The seed script is idempotent and deterministic when given a seed value, so test failures are reproducible. Without a seed, it randomizes — catching different edge cases on each run.

This combination is powerful: deterministic seeds for debugging ("this test failed with seed 42, here's how to reproduce it") and random seeds in the nightly build to surface edge cases that a fixed dataset would miss. Some teams run both: a fixed seed in the PR pipeline for fast, reproducible checks, and a random seed in the nightly build for broader coverage.

Real-World Example

Lena, the QA lead, runs the existing test suite against the new generated data on day one.
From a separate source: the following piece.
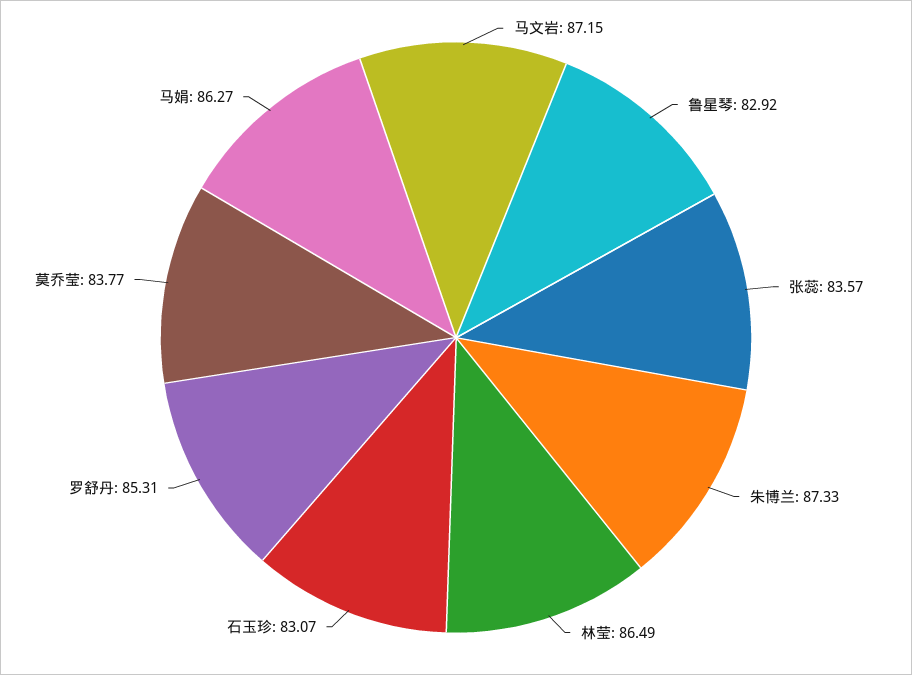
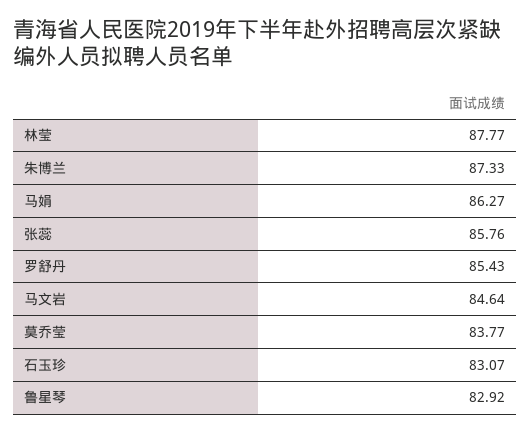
马文岩: 87.15 -> 84.64
张蕊: 83.57 -> 85.76
林莹: 86.49 -> 87.77
罗舒丹: 85.31 -> 85.43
Three bugs surface immediately: a name truncation issue with Japanese characters that silently corrupted display names, a timezone calculation error for UTC+13 that shifted scheduled tasks by a full day, and a billing edge case where mid-cycle plan changes produced negative invoice amounts.

All three bugs existed in production. Two of them had generated customer support tickets that the team attributed to "edge cases" without realizing the test suite was structurally incapable of catching them. None of them appeared with the old 50-row test dataset because it only contained ASCII names, US timezones, and simple subscription states.

The team adds the data generation pipeline to CI. Every test run gets 10,000 fresh records with randomized edge cases. Production database copies are deleted from developer machines, eliminating the PII compliance risk that kept the security team up at night. Over the next quarter, the bug escape rate — bugs found in production that should have been caught in testing — drops by 60%. The security team signs off on the PII compliance audit for the first time without exceptions. And the QA team finally stops hearing "works on my machine" from developers, because everyone tests against the same generated dataset instead of their own hand-crafted fixtures.